— BEGIN Information provided —

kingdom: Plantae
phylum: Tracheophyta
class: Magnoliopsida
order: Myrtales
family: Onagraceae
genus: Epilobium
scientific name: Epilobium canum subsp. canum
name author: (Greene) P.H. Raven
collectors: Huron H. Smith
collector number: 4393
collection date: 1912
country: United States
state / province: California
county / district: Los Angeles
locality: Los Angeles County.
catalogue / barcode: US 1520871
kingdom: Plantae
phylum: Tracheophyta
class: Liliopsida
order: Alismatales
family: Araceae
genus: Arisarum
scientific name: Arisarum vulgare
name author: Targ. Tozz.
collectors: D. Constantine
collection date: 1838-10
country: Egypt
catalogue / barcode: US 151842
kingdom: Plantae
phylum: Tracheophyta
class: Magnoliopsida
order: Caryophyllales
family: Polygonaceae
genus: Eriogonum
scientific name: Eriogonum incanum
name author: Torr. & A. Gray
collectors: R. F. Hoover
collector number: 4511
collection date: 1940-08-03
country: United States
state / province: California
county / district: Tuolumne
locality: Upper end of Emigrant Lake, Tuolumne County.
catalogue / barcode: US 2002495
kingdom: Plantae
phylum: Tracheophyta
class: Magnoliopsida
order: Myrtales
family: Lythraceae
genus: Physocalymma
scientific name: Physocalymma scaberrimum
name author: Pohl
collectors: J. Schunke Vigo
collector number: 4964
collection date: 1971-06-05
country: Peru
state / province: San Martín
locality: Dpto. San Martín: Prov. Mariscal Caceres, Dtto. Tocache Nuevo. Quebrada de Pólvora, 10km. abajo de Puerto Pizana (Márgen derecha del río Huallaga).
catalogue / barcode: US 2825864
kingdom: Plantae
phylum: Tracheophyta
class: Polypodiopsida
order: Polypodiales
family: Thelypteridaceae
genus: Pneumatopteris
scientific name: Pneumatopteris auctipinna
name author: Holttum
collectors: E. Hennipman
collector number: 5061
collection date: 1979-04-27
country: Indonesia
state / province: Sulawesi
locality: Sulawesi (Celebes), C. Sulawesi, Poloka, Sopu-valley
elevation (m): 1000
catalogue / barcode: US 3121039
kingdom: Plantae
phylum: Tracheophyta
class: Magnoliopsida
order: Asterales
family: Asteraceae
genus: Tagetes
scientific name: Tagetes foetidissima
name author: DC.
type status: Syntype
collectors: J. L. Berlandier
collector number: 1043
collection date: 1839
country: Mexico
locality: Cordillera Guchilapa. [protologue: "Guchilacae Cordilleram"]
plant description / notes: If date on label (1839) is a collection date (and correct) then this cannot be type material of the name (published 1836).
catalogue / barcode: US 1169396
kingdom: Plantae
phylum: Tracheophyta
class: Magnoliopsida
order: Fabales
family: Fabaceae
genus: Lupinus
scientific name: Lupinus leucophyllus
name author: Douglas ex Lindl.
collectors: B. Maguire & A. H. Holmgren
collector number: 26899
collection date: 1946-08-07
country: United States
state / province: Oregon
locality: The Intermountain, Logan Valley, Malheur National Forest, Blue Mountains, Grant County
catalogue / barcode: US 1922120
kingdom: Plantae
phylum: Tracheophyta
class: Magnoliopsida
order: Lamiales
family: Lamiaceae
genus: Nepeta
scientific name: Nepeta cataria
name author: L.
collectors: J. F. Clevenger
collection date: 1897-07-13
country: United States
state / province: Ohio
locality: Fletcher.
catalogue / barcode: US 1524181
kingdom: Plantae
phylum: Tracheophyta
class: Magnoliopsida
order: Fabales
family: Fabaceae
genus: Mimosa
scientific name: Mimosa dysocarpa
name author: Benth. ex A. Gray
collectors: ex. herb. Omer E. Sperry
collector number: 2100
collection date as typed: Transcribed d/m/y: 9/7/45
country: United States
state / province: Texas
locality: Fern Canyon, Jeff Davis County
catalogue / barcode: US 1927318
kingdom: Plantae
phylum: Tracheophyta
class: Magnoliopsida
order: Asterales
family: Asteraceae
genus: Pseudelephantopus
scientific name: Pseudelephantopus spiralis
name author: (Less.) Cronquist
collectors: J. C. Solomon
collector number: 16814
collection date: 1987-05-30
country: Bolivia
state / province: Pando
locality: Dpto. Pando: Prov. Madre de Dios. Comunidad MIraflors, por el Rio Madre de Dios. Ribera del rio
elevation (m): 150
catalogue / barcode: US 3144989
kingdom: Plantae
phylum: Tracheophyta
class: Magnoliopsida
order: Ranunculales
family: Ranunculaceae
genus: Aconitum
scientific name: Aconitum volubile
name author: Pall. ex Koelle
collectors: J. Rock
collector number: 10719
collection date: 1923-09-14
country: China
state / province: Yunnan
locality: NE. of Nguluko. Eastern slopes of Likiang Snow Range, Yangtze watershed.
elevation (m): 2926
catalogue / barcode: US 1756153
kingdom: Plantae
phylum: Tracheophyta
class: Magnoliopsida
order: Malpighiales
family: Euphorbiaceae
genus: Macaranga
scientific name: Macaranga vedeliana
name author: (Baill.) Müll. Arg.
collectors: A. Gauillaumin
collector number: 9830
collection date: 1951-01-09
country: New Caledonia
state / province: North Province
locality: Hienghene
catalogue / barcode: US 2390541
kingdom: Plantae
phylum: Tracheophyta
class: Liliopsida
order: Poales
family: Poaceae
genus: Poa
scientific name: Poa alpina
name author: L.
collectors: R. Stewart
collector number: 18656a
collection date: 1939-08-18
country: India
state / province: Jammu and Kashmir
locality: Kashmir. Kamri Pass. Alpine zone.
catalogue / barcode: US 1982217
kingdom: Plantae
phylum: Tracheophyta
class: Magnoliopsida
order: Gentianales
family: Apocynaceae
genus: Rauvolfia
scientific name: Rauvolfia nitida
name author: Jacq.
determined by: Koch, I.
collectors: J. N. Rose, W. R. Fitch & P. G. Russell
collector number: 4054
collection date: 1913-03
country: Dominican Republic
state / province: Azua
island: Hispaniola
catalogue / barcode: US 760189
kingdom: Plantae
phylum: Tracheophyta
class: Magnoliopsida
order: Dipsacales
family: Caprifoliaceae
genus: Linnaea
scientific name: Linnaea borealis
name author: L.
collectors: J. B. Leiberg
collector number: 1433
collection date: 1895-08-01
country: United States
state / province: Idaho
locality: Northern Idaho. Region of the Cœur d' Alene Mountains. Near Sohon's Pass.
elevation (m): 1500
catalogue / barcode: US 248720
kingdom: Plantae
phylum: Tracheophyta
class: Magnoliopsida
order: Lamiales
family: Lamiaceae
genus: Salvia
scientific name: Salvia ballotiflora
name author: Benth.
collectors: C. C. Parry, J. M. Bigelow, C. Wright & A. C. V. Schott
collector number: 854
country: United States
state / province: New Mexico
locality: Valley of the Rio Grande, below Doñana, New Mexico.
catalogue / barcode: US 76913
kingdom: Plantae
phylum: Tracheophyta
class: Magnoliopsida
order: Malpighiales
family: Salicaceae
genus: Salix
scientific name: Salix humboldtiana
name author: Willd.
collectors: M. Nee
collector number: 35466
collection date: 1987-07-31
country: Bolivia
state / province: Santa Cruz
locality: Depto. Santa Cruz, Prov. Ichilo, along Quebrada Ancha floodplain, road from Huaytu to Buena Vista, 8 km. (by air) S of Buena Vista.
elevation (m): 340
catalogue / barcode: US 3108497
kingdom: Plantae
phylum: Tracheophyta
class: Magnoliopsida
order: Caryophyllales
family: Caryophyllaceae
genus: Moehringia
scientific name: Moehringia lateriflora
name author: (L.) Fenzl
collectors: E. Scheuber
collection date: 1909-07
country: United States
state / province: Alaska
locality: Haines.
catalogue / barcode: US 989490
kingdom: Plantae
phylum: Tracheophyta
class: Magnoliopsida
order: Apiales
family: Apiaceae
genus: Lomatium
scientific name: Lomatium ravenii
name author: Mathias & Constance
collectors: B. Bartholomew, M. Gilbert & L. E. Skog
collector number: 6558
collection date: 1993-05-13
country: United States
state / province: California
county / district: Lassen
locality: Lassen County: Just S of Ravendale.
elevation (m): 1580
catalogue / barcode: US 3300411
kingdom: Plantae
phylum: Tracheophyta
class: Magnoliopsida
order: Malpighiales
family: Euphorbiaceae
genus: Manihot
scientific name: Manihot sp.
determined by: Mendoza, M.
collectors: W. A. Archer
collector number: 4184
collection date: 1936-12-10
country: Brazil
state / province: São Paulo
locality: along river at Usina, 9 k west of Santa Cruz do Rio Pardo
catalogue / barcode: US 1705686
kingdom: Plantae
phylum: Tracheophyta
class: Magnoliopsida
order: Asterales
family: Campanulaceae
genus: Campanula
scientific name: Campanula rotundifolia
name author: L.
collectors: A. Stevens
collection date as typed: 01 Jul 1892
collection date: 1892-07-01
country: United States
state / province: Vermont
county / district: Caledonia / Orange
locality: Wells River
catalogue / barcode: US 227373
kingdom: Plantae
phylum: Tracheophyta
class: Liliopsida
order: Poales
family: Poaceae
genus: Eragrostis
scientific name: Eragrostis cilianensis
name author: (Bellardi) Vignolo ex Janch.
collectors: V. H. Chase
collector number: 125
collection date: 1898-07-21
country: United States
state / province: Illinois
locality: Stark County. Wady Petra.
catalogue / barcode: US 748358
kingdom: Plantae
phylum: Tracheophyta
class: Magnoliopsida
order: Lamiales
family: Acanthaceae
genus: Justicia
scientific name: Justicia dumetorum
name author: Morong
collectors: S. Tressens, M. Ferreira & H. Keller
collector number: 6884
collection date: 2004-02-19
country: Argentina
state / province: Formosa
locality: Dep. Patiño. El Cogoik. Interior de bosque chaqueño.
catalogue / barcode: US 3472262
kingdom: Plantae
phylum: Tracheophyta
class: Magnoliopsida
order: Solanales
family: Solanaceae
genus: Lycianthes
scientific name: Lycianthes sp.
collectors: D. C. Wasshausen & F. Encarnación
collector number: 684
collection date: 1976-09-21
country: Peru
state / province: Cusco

— END Information provided —

**To do**
Copy out the lines of the items unchanged, starting with the line that contains "name author: Targ. Tozz." and ending with the line that contains "collector number: 5061", including both of those lines.

**Final result**
name author: Targ. Tozz.
collectors: D. Constantine
collection date: 1838-10
country: Egypt
catalogue / barcode: US 151842
kingdom: Plantae
phylum: Tracheophyta
class: Magnoliopsida
order: Caryophyllales
family: Polygonaceae
genus: Eriogonum
scientific name: Eriogonum incanum
name author: Torr. & A. Gray
collectors: R. F. Hoover
collector number: 4511
collection date: 1940-08-03
country: United States
state / province: California
county / district: Tuolumne
locality: Upper end of Emigrant Lake, Tuolumne County.
catalogue / barcode: US 2002495
kingdom: Plantae
phylum: Tracheophyta
class: Magnoliopsida
order: Myrtales
family: Lythraceae
genus: Physocalymma
scientific name: Physocalymma scaberrimum
name author: Pohl
collectors: J. Schunke Vigo
collector number: 4964
collection date: 1971-06-05
country: Peru
state / province: San Martín
locality: Dpto. San Martín: Prov. Mariscal Caceres, Dtto. Tocache Nuevo. Quebrada de Pólvora, 10km. abajo de Puerto Pizana (Márgen derecha del río Huallaga).
catalogue / barcode: US 2825864
kingdom: Plantae
phylum: Tracheophyta
class: Polypodiopsida
order: Polypodiales
family: Thelypteridaceae
genus: Pneumatopteris
scientific name: Pneumatopteris auctipinna
name author: Holttum
collectors: E. Hennipman
collector number: 5061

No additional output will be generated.